Why?

Hi patient friends and family,

Kazz and I have been having a (we feel) well deserved break. Wonderful though it was to be so easily available to all our supporters and interested visitors it has been a great relief not to be living in a fish bowl 24 hours a day.

And now we begin the eagerly anticipated ‘phase 2′, which is to attempt to hold to account the police, autolift, the council, DVLA and court service, as well as to have a word with the prison ombudsman about discrimination towards prisoner’s religious practices.

We hope, in the next few days, to rescue our caravan and the remainder of our camp from Ellesmere Port Yard to somewhere not too far from Chester. We’ll let you know once we are settled there.
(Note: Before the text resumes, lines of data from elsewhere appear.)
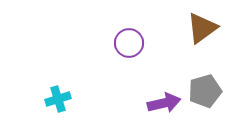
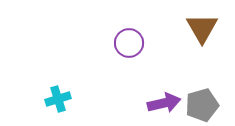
brown triangle: rotated 24 degrees counterclockwise
gray pentagon: moved 3 px left, 14 px down
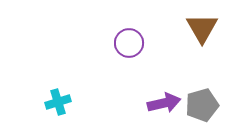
cyan cross: moved 3 px down
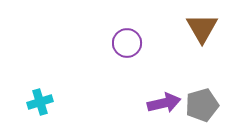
purple circle: moved 2 px left
cyan cross: moved 18 px left
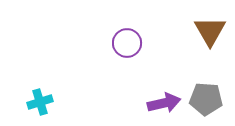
brown triangle: moved 8 px right, 3 px down
gray pentagon: moved 4 px right, 6 px up; rotated 20 degrees clockwise
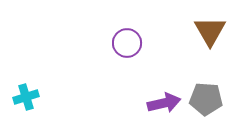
cyan cross: moved 14 px left, 5 px up
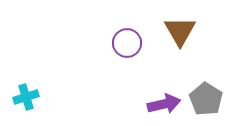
brown triangle: moved 30 px left
gray pentagon: rotated 28 degrees clockwise
purple arrow: moved 1 px down
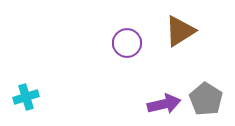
brown triangle: rotated 28 degrees clockwise
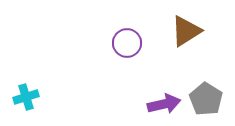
brown triangle: moved 6 px right
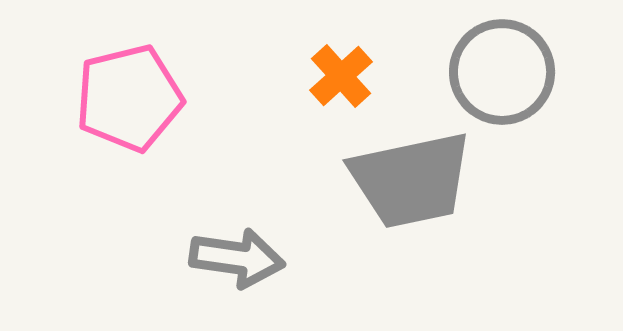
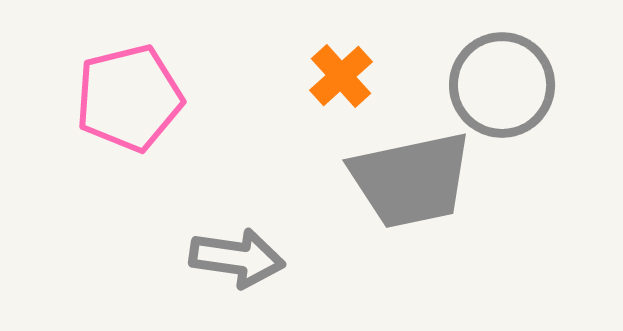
gray circle: moved 13 px down
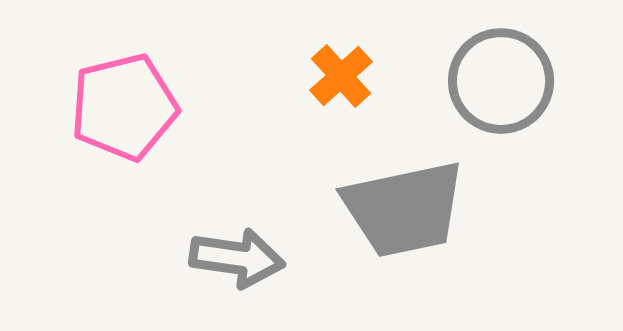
gray circle: moved 1 px left, 4 px up
pink pentagon: moved 5 px left, 9 px down
gray trapezoid: moved 7 px left, 29 px down
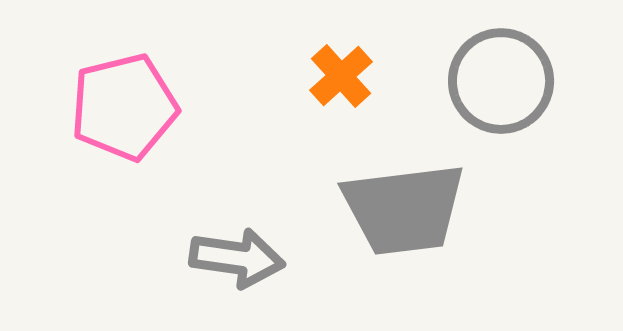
gray trapezoid: rotated 5 degrees clockwise
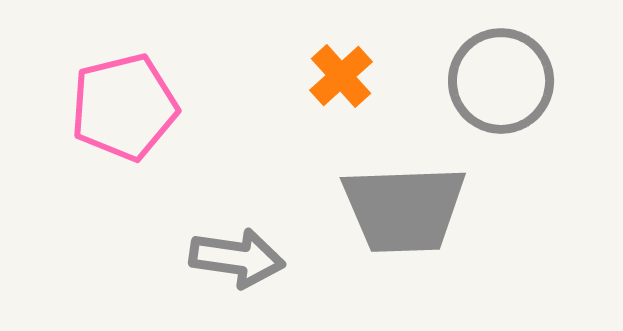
gray trapezoid: rotated 5 degrees clockwise
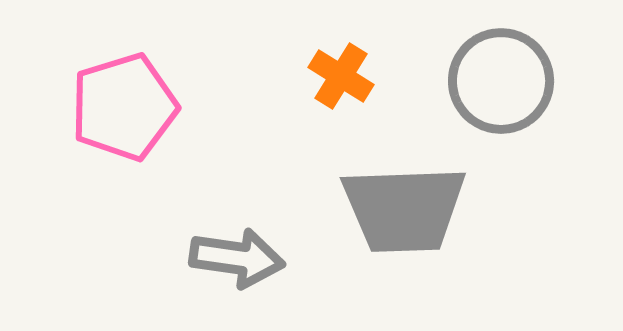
orange cross: rotated 16 degrees counterclockwise
pink pentagon: rotated 3 degrees counterclockwise
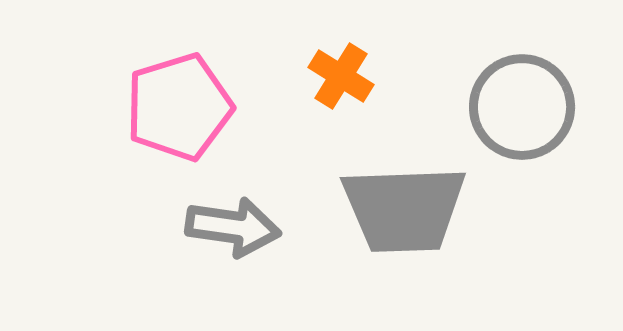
gray circle: moved 21 px right, 26 px down
pink pentagon: moved 55 px right
gray arrow: moved 4 px left, 31 px up
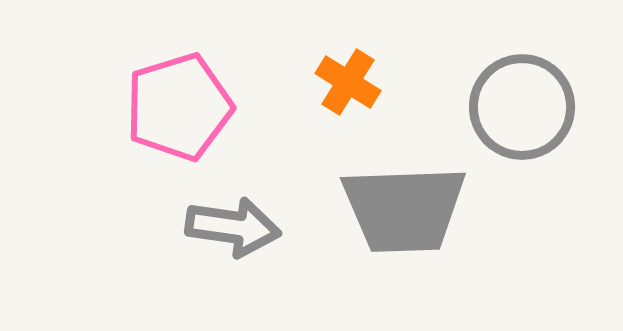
orange cross: moved 7 px right, 6 px down
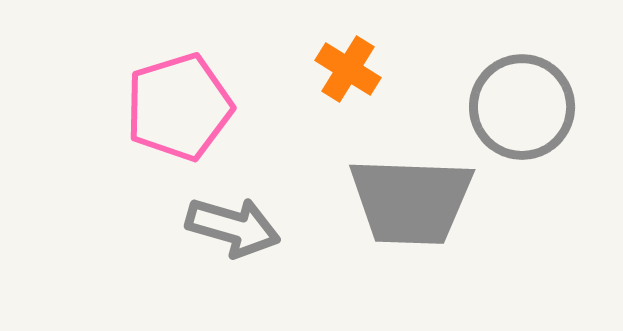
orange cross: moved 13 px up
gray trapezoid: moved 7 px right, 8 px up; rotated 4 degrees clockwise
gray arrow: rotated 8 degrees clockwise
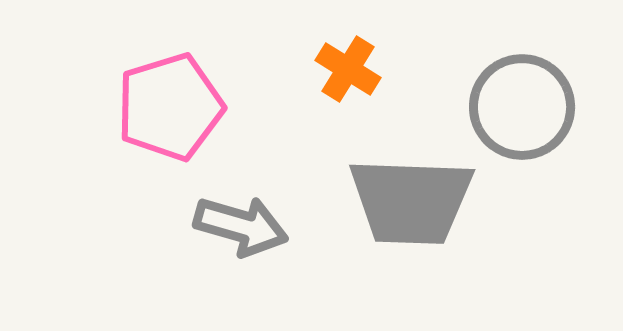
pink pentagon: moved 9 px left
gray arrow: moved 8 px right, 1 px up
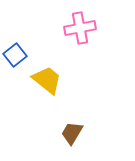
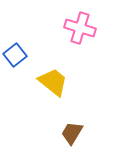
pink cross: rotated 28 degrees clockwise
yellow trapezoid: moved 6 px right, 2 px down
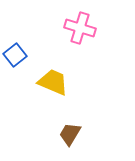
yellow trapezoid: rotated 16 degrees counterclockwise
brown trapezoid: moved 2 px left, 1 px down
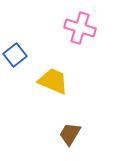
yellow trapezoid: moved 1 px up
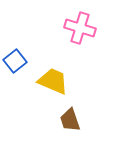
blue square: moved 6 px down
brown trapezoid: moved 14 px up; rotated 50 degrees counterclockwise
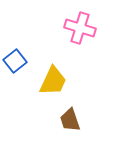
yellow trapezoid: rotated 92 degrees clockwise
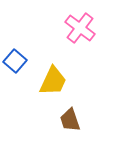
pink cross: rotated 20 degrees clockwise
blue square: rotated 10 degrees counterclockwise
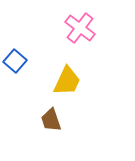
yellow trapezoid: moved 14 px right
brown trapezoid: moved 19 px left
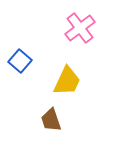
pink cross: rotated 16 degrees clockwise
blue square: moved 5 px right
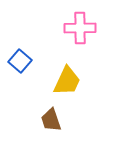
pink cross: rotated 36 degrees clockwise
In the interum, Kazz and I have got proper married: on our one year anniversary (3rd October) we went out and got matching Tomboy-Pink tattoos. One day, perhaps on the winter solstice, we will have a party to which all our friends and family will be able to come and celebrate with us. Of course, our wedding was not official – what kind of idiot would involve the church and state in a love affair? – but it was undeniably real.
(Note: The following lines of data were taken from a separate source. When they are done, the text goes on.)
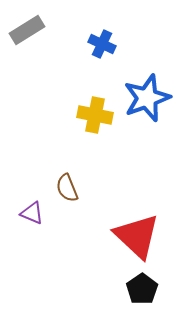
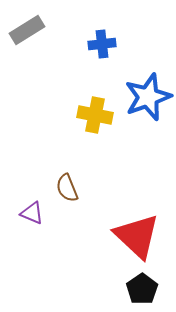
blue cross: rotated 32 degrees counterclockwise
blue star: moved 1 px right, 1 px up
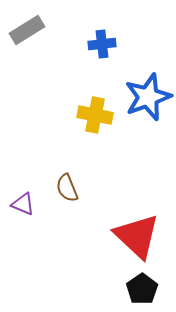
purple triangle: moved 9 px left, 9 px up
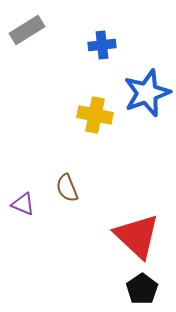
blue cross: moved 1 px down
blue star: moved 1 px left, 4 px up
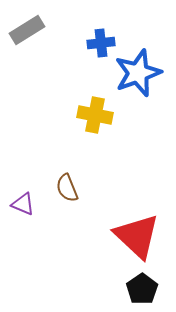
blue cross: moved 1 px left, 2 px up
blue star: moved 9 px left, 20 px up
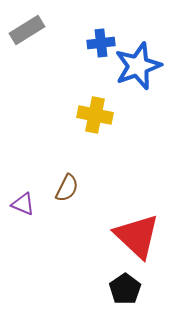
blue star: moved 7 px up
brown semicircle: rotated 132 degrees counterclockwise
black pentagon: moved 17 px left
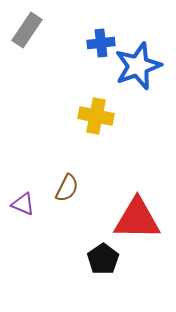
gray rectangle: rotated 24 degrees counterclockwise
yellow cross: moved 1 px right, 1 px down
red triangle: moved 17 px up; rotated 42 degrees counterclockwise
black pentagon: moved 22 px left, 30 px up
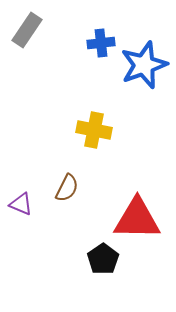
blue star: moved 6 px right, 1 px up
yellow cross: moved 2 px left, 14 px down
purple triangle: moved 2 px left
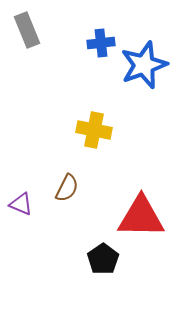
gray rectangle: rotated 56 degrees counterclockwise
red triangle: moved 4 px right, 2 px up
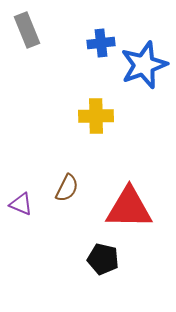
yellow cross: moved 2 px right, 14 px up; rotated 12 degrees counterclockwise
red triangle: moved 12 px left, 9 px up
black pentagon: rotated 24 degrees counterclockwise
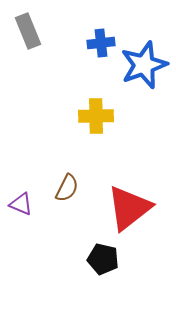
gray rectangle: moved 1 px right, 1 px down
red triangle: rotated 39 degrees counterclockwise
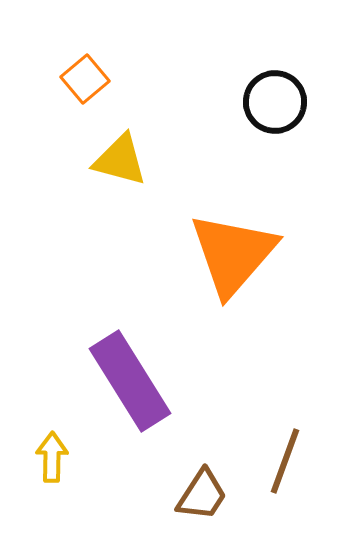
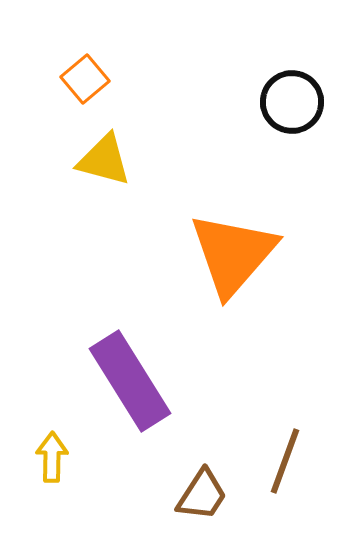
black circle: moved 17 px right
yellow triangle: moved 16 px left
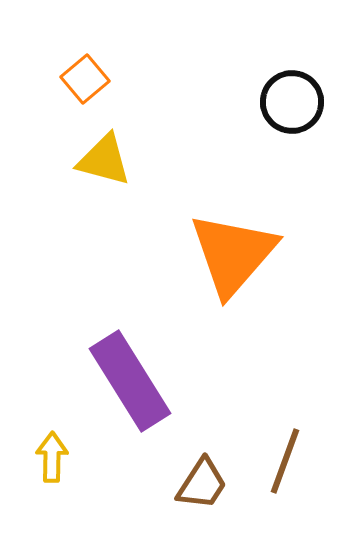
brown trapezoid: moved 11 px up
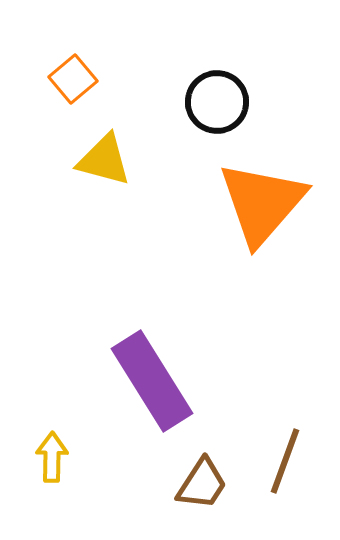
orange square: moved 12 px left
black circle: moved 75 px left
orange triangle: moved 29 px right, 51 px up
purple rectangle: moved 22 px right
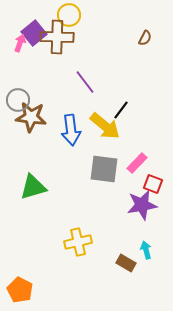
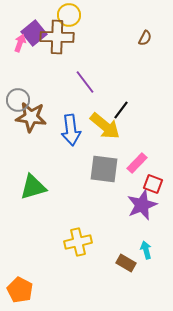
purple star: rotated 12 degrees counterclockwise
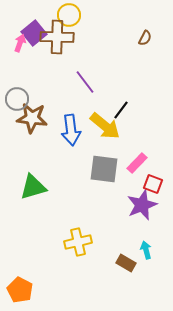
gray circle: moved 1 px left, 1 px up
brown star: moved 1 px right, 1 px down
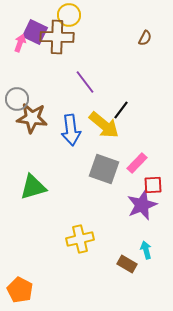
purple square: moved 1 px right, 1 px up; rotated 25 degrees counterclockwise
yellow arrow: moved 1 px left, 1 px up
gray square: rotated 12 degrees clockwise
red square: moved 1 px down; rotated 24 degrees counterclockwise
yellow cross: moved 2 px right, 3 px up
brown rectangle: moved 1 px right, 1 px down
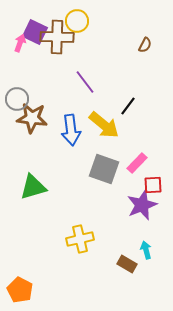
yellow circle: moved 8 px right, 6 px down
brown semicircle: moved 7 px down
black line: moved 7 px right, 4 px up
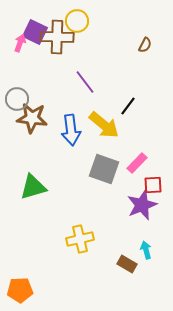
orange pentagon: rotated 30 degrees counterclockwise
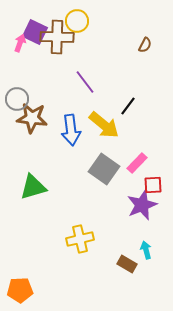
gray square: rotated 16 degrees clockwise
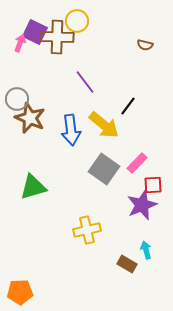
brown semicircle: rotated 77 degrees clockwise
brown star: moved 2 px left; rotated 16 degrees clockwise
yellow cross: moved 7 px right, 9 px up
orange pentagon: moved 2 px down
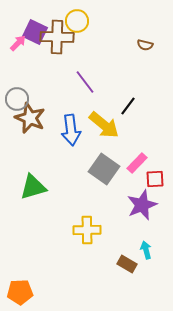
pink arrow: moved 2 px left; rotated 24 degrees clockwise
red square: moved 2 px right, 6 px up
yellow cross: rotated 12 degrees clockwise
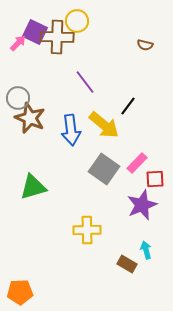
gray circle: moved 1 px right, 1 px up
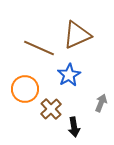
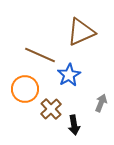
brown triangle: moved 4 px right, 3 px up
brown line: moved 1 px right, 7 px down
black arrow: moved 2 px up
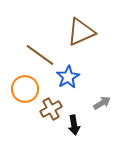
brown line: rotated 12 degrees clockwise
blue star: moved 1 px left, 2 px down
gray arrow: moved 1 px right; rotated 36 degrees clockwise
brown cross: rotated 15 degrees clockwise
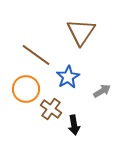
brown triangle: rotated 32 degrees counterclockwise
brown line: moved 4 px left
orange circle: moved 1 px right
gray arrow: moved 12 px up
brown cross: rotated 25 degrees counterclockwise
Meanwhile we’d like to remind you what our actions are all about.

Mohandas Gandhi said, “Civil disobedience becomes a sacred duty when the state is lawless and corrupt.” and we would like you to know some of the reasons it has become obvious to us that the state is certainly lawless and corrupt:

Tony Farrell was a Senior Intelligence Analyst for South Yorkshire Police. He was given an assignment to assess the current security threats to the UK and, having discovered that both the 9/11 and 7/7 terrorist incidents were orchestrated by state actors rather than muslim terrorists, he wrote the truth in his report and was sacked for it.

Here is what Tony has to say about the lawlessness and corruption of the state:

So, for all those who asked, “Will the blog continue now the camp has been evicted?” the answer is “certainly”; we’ve only just begun.